TEXT BLOCK:

Seumas Gallacher Uncovers the Global Financial Markets “Con Trick”

Good for the Soul?

Seumas Gallagher

This is a guest post by best selling author Seumas Gallacher. He’s worth a read. Click on the photos for a link to his site.

Let me ’fess up, right out of the blocks, I worked in the finance and banking industry for the major part of my professional career. I’m aware I may sound like a ‘bleeding deacon’ with some of my ensuing comments, but who cares… I’ll tell it as I feel it and see it.

Outrageous

My view of the global banking industry over the past ten to fifteen years moved from simple embarrassment to downright outrage. In the early 1960s when I entered a Scottish bank as an apprentice bank clerk, things were radically different: getting a personal loan of ten pounds sterling entailed a whole series of tough questions about the ability to pay back. Yet when money was deposited to any bank, it was considered the safest possible place for money.

Once Upon a Time, in a Bank Far Away …

Your life savings were secure. Customers sat plainly and squarely at the centre of everything the financial institutions stood for. The concepts of casinos and betting shops were a million miles away from the lofty profession of banking.

Fast forward to today, and it’s all changed.

Somewhere along the way, ‘customer service’ became an obsolete notion. Greed and bonuses, accompanied by unharnessed risk, replaced the sobriety of lending on which entire economies had previously thrived and grown in measured style.

The lines became blurred, then fudged, and ultimately scorned in pursuit of bottom line profits, both corporately and for a certain breed of ‘high-performing’ individuals whose sole raison d’etre was simply to invent ways to ‘make money’.

Artificial instruments known as ‘derivatives’ proliferated, most of which were total ‘gobbledegook’ to the ordinary investor. That did not stop the ‘salesmen’ within the banks from targeting the so-called ordinary investor. At times, even the ‘salesmen’ didn’t fully understand the products they were flogging to an unsuspecting market.

SUPPLIED DATA:

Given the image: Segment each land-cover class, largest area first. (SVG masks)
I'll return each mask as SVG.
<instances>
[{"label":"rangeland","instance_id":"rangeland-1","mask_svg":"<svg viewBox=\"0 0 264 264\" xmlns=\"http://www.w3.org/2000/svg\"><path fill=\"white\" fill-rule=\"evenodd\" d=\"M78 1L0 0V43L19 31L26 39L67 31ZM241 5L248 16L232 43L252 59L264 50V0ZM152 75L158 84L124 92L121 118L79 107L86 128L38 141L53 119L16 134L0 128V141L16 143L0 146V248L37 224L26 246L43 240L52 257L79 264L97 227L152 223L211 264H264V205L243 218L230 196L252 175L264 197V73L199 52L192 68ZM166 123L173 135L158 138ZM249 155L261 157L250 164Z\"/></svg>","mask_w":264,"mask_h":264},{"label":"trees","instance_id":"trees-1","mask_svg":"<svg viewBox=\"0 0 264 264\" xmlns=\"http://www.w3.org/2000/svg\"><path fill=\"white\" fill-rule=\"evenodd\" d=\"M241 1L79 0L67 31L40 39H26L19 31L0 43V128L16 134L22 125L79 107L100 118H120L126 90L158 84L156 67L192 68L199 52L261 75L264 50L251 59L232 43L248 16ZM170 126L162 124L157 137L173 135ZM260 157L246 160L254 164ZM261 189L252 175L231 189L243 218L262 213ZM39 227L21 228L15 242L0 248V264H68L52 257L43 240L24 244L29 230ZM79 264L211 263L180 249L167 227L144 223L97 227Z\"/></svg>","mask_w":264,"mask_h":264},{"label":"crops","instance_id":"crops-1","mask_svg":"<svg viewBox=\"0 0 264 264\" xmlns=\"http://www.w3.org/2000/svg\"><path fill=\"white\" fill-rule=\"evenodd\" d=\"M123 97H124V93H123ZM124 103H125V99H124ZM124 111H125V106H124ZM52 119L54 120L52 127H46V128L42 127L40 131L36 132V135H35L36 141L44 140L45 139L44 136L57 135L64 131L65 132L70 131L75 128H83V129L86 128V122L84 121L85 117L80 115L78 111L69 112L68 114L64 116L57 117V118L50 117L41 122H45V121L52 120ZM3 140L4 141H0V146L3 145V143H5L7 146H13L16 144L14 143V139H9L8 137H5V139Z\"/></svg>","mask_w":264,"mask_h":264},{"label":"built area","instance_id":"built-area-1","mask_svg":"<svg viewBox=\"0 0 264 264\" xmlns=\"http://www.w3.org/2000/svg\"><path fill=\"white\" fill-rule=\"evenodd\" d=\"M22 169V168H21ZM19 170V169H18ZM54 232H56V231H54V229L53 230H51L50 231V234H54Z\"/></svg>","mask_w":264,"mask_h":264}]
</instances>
--
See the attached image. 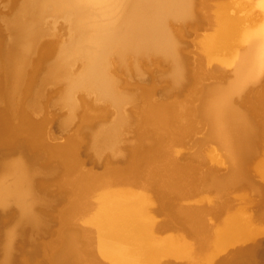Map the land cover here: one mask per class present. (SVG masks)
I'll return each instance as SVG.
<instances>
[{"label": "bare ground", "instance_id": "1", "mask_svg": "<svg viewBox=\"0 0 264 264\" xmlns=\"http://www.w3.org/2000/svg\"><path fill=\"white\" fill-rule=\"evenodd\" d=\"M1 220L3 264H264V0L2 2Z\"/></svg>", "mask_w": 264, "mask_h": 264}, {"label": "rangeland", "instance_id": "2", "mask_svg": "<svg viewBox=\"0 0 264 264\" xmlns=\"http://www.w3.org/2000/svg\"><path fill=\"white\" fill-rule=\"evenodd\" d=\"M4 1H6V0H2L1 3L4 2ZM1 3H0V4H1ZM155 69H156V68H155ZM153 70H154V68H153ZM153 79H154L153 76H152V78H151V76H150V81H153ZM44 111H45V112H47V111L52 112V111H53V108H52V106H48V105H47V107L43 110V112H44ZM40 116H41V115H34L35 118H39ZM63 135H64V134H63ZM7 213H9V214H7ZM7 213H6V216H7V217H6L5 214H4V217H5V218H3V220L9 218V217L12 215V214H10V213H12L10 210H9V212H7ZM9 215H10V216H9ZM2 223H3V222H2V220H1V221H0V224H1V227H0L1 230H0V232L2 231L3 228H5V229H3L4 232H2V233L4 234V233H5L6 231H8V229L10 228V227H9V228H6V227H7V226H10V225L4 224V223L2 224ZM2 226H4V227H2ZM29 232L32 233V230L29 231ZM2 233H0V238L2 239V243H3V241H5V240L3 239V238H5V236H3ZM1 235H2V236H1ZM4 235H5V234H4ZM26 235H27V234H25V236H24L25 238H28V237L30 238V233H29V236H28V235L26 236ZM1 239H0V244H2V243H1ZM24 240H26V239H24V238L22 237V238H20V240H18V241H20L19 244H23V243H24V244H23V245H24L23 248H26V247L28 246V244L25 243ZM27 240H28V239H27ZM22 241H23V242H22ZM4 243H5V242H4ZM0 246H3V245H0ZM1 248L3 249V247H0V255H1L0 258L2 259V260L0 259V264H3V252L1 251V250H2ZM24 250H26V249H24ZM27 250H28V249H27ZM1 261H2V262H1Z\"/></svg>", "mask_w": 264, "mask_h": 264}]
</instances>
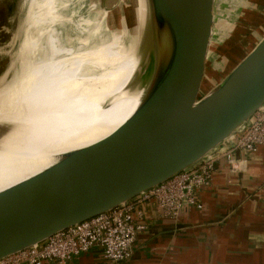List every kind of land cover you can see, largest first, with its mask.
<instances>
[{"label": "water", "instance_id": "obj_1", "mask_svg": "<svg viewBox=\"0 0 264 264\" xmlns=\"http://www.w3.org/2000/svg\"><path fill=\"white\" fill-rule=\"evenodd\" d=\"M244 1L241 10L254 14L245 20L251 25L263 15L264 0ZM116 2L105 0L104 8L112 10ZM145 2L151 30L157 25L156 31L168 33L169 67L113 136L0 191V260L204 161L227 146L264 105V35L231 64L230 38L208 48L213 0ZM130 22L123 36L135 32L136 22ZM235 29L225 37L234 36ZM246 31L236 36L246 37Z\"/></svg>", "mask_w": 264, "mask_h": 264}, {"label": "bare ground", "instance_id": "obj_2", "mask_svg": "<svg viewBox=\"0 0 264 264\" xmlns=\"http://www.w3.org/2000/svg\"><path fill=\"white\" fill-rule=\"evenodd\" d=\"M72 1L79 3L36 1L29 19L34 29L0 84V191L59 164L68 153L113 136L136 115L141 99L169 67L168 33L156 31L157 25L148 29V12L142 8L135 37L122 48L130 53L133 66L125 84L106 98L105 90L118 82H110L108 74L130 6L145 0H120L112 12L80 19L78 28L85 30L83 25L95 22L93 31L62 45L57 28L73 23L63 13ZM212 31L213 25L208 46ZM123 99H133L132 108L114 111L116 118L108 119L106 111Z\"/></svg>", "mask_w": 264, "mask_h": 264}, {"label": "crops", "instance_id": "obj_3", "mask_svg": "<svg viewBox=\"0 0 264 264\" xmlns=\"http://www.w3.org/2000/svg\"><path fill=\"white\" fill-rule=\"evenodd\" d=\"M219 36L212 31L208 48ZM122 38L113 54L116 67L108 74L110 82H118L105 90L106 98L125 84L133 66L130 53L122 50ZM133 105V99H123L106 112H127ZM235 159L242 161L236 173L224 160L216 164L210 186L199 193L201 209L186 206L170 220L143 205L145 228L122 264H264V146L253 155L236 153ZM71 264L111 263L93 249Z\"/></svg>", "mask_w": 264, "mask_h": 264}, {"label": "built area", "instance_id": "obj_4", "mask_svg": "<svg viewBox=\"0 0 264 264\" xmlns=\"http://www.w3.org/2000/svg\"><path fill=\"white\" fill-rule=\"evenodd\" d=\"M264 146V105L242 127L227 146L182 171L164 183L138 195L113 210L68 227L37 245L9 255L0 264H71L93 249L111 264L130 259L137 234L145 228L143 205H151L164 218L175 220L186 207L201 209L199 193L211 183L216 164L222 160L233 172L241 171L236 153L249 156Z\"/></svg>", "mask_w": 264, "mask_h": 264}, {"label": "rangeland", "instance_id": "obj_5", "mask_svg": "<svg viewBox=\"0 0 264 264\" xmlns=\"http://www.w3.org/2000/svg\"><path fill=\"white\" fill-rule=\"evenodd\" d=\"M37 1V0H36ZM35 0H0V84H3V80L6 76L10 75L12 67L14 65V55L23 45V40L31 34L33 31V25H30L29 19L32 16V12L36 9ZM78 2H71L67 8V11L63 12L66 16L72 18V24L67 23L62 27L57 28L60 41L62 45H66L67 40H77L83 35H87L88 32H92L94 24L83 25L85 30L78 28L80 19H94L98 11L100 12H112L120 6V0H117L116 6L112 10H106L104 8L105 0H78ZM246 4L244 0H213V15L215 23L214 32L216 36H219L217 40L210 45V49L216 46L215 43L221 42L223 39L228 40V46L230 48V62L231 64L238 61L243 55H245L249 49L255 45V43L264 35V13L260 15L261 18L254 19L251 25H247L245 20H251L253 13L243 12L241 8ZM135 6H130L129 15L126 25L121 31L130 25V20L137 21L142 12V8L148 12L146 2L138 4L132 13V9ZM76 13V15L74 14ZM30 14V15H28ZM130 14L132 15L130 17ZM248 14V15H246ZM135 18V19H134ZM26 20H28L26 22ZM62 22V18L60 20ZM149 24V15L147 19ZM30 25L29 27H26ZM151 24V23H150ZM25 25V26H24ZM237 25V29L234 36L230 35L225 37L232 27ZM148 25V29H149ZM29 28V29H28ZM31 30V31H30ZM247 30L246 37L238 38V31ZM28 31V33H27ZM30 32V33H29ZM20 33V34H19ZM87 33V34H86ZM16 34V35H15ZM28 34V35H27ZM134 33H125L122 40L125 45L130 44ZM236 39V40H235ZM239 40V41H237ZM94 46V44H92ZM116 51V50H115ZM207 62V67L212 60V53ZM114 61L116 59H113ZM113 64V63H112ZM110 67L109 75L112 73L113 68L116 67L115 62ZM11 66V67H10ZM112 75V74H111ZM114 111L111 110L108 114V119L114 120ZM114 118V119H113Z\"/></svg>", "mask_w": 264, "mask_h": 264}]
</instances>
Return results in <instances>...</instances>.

WRITTEN TASKS:
[A] Rewrite the paragraph of the guest post on banking that begins "My view of the global banking industry" in a shorter form, keeping its main facts.
[B] Output the passage of the guest post on banking from "Let me ’fess" to "and see it.", word for word.
[C] Carry on the guest post on banking from the point at which it stops.

TASK-BY-TASK RESULTS:
[A] Over the past ten to fifteen years, the writer's view of global banking has shifted from embarrassment to outrage. Things were very different in the early 1960s, when the writer joined a Scottish bank as an apprentice clerk. Even a ten-pound personal loan then required tough questions about repayment, but a bank was considered the safest place to deposit money.

[B]
Let me ’fess up, right out of the blocks, I worked in the finance and banking industry for the major part of my professional career. I’m aware I may sound like a ‘bleeding deacon’ with some of my ensuing comments, but who cares… I’ll tell it as I feel it and see it.

[C]
Pause for Thought

By the middle of 2006, it was starting to become clearer to me that the hedge fund industry was becoming a dangerous bubble, with too much money chasing the same trades. This was leading hedges down narrower and narrower paths in which they bought riskier credit instruments to round out their strategies … Keith McCulloch and Rich Blake

Think of it for a moment, when did the term ‘salesmen’ start to appear in banks? Next some bluudy genius came along with the biggest con trick of all, the sub-prime range of instruments. To put it simply, substandard quality risk was ‘wrapped’ in supposedly solid AAA institutional support and sold accordingly to private and corporate investors to the tune of trillions of dollars —yes, trillions of dollars—and insured against failure … except it wasn’t.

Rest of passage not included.